Work to do – Format the stretch of data below from the line containing "class: Agaricomycetes" through the last line as a Markdown table with the columns Row and Entry, numbering each line and skipping blank lines. Include only the lines in that stretch.

(Dataset records)
--- Begin ---

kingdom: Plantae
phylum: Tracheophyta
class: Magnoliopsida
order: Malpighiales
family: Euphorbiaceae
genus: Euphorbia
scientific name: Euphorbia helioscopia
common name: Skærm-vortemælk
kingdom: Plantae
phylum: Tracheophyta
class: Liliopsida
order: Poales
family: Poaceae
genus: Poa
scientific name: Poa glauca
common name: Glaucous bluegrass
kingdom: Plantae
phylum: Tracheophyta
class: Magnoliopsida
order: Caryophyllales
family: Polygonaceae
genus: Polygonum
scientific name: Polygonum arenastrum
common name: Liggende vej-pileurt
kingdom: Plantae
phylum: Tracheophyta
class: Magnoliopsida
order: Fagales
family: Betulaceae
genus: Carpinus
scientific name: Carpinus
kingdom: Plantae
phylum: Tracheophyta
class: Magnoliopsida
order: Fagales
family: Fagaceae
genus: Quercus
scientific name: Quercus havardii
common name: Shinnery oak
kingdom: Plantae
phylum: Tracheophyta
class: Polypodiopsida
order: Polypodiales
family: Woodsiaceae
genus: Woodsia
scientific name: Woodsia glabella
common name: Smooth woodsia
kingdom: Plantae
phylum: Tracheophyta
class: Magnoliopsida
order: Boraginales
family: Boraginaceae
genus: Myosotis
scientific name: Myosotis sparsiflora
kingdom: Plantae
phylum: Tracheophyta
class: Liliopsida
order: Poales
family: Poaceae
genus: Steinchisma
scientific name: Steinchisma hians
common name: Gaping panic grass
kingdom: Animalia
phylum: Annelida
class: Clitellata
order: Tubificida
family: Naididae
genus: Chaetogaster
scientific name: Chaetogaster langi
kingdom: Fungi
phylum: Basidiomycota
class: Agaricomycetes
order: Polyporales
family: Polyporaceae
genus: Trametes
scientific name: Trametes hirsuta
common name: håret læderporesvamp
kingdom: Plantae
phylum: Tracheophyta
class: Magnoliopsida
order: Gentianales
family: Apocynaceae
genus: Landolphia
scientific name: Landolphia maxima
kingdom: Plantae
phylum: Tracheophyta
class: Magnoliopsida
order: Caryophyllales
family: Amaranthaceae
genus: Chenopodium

--- End ---

Worked solution –
| Row | Entry |
|---|---|
| 1 | class: Agaricomycetes |
| 2 | order: Polyporales |
| 3 | family: Polyporaceae |
| 4 | genus: Trametes |
| 5 | scientific name: Trametes hirsuta |
| 6 | common name: håret læderporesvamp |
| 7 | kingdom: Plantae |
| 8 | phylum: Tracheophyta |
| 9 | class: Magnoliopsida |
| 10 | order: Gentianales |
| 11 | family: Apocynaceae |
| 12 | genus: Landolphia |
| 13 | scientific name: Landolphia maxima |
| 14 | kingdom: Plantae |
| 15 | phylum: Tracheophyta |
| 16 | class: Magnoliopsida |
| 17 | order: Caryophyllales |
| 18 | family: Amaranthaceae |
| 19 | genus: Chenopodium |